-- PAGE --
The neg.s fd,fs instruction toggles the sign bit of the float in $fs when it copies the pattern to $fd.

Example program

Here is a program that serves no practical purpose except as an example. The program loads a general purpose register with a two's complement 1 and copies that pattern to a floating point register. Then it loads a floating point register with an IEEE 1.0 and moves that pattern to a general purpose register.

## Move data between the coprocessor and the CPU

.text
.globl main

main:
li $t0,1 # $t0 <-- 1
# (move to the coprocessor)
mtc1 $t0,$f0 # $f0 <-- $t0

li.s $f1,1.0 # $f1 <-- 1.0
# (move from the coprocessor)
mfc1 $t1,$f1 # $t1 <-- $f1

li $v0,10 # exit
syscall

Here is what the SPIM registers contain after running the program:

The bit pattern 00000001 is the two's complement representation of one. It is now in registers $t0 and $f0.

The bit pattern 3f800000 is the IEEE representation of 1.0. That pattern is now in registers $f1 and $t1. (It is also in register $at which is used in implementing the pseudoinstruction li.s).

Question 15

Could floating point arithmetic be done with the value in register $f0? Inspect the contents for FP0 in the SPIM register display.

Answer

No. A biased exponent of all zeros requires that the mantissa be all zeros.

Example program: polynomial evaluation

The example program computes the value of ax2 + bx + c. It starts by asking the user for x:

        .text
.globl main

main: # read input
la $a0,prompt # prompt user for x
li $v0,4 # print string
syscall

li $v0,6 # read single
syscall # $f0 <-- x

# evaluate the quadratic
. . . . .

.data
. . . . .

prompt: .asciiz "Enter x: "

After the syscall the floating point value from the user is in $f0. The next section of the program does the calculation.

Question 16

Should a, b, and c be integer constants or floating point constants?

Answer

Floating point constants.

-- SET TASK 1 --
Transcribe the MIPS coprocessor text, starting at "li $v0,10 #" and ending at "SPIM register display.".
-- SET TASK 2 --
In the MIPS coprocessor text, turn the paragraph beginning "Here is a program that serves no practical purpose" into a short bulleted list that keeps its main facts.

-- ENTRIES --
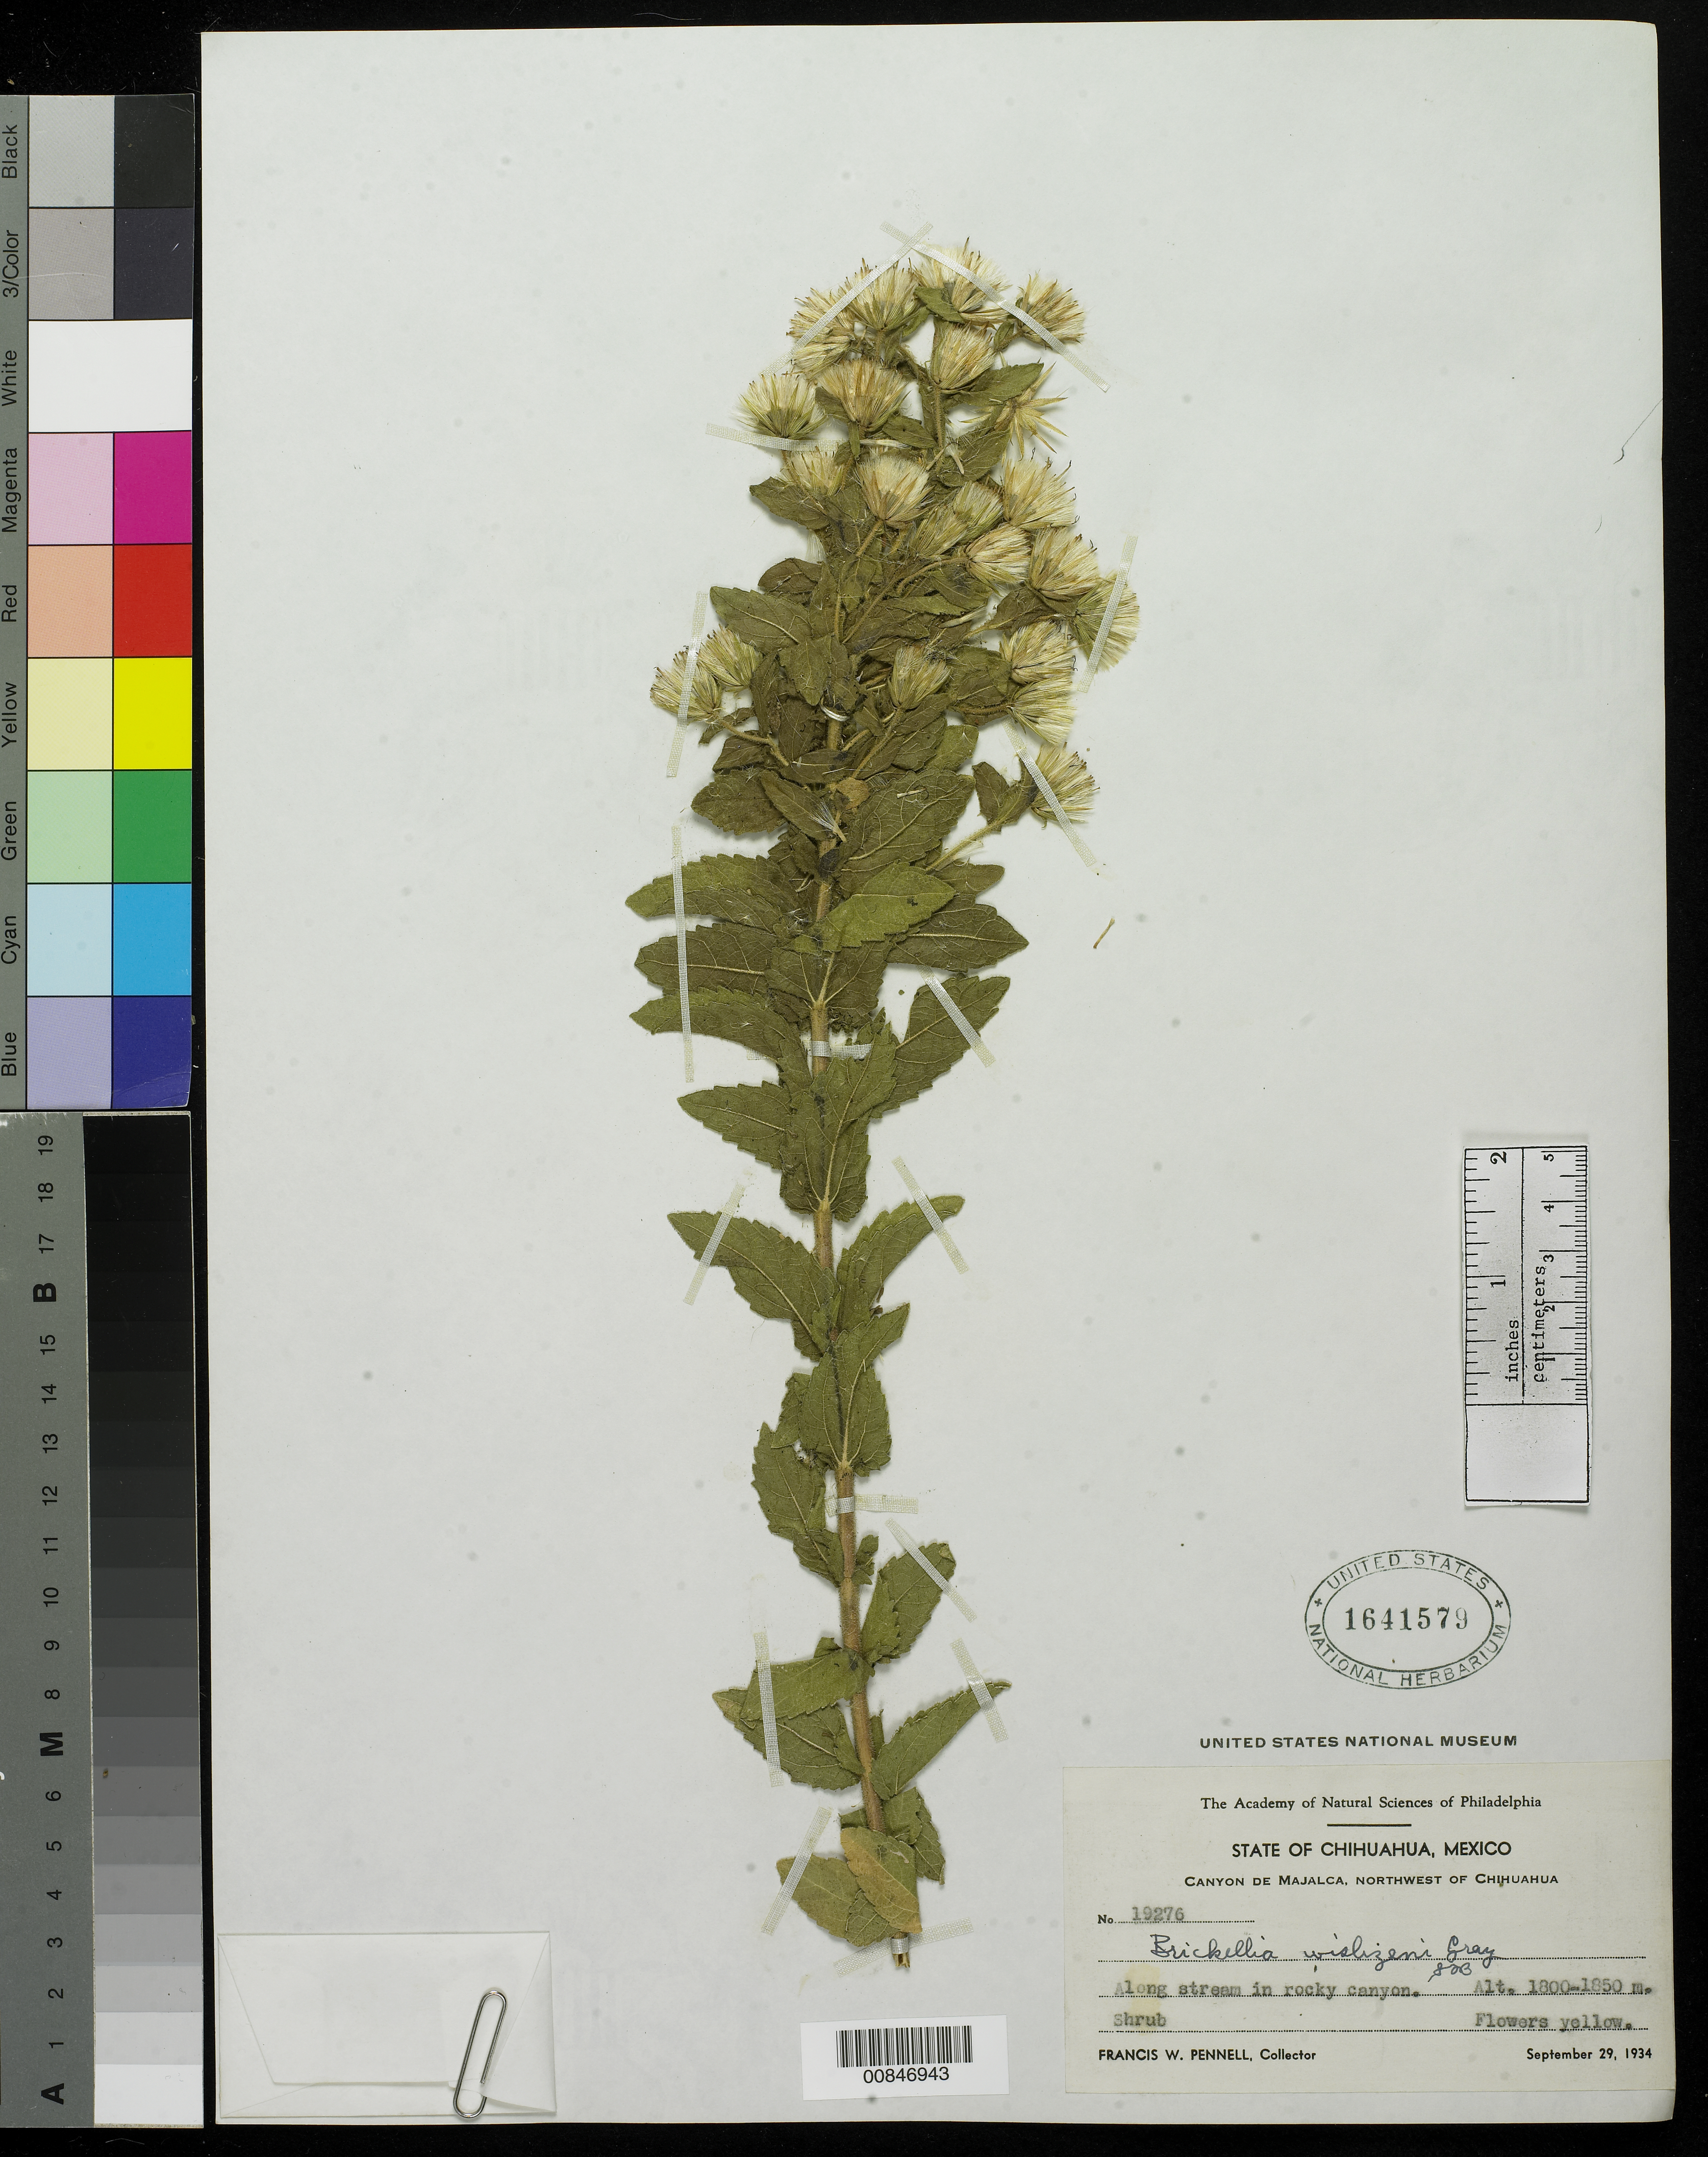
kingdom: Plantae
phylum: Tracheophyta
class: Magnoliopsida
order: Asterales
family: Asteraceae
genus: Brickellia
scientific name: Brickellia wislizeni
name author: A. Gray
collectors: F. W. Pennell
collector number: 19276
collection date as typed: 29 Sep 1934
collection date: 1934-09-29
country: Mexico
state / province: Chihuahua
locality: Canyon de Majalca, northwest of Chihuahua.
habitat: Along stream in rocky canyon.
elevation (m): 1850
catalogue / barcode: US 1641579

-- REPLY 1 --
li $v0,10 # exit
syscall

Here is what the SPIM registers contain after running the program:

The bit pattern 00000001 is the two's complement representation of one. It is now in registers $t0 and $f0.

The bit pattern 3f800000 is the IEEE representation of 1.0. That pattern is now in registers $f1 and $t1. (It is also in register $at which is used in implementing the pseudoinstruction li.s).

Question 15

Could floating point arithmetic be done with the value in register $f0? Inspect the contents for FP0 in the SPIM register display.

-- REPLY 2 --
- The program serves only as an example.
- It loads a general purpose register with a two's complement 1 and copies that pattern to a floating point register.
- It loads a floating point register with an IEEE 1.0 and moves that pattern to a general purpose register.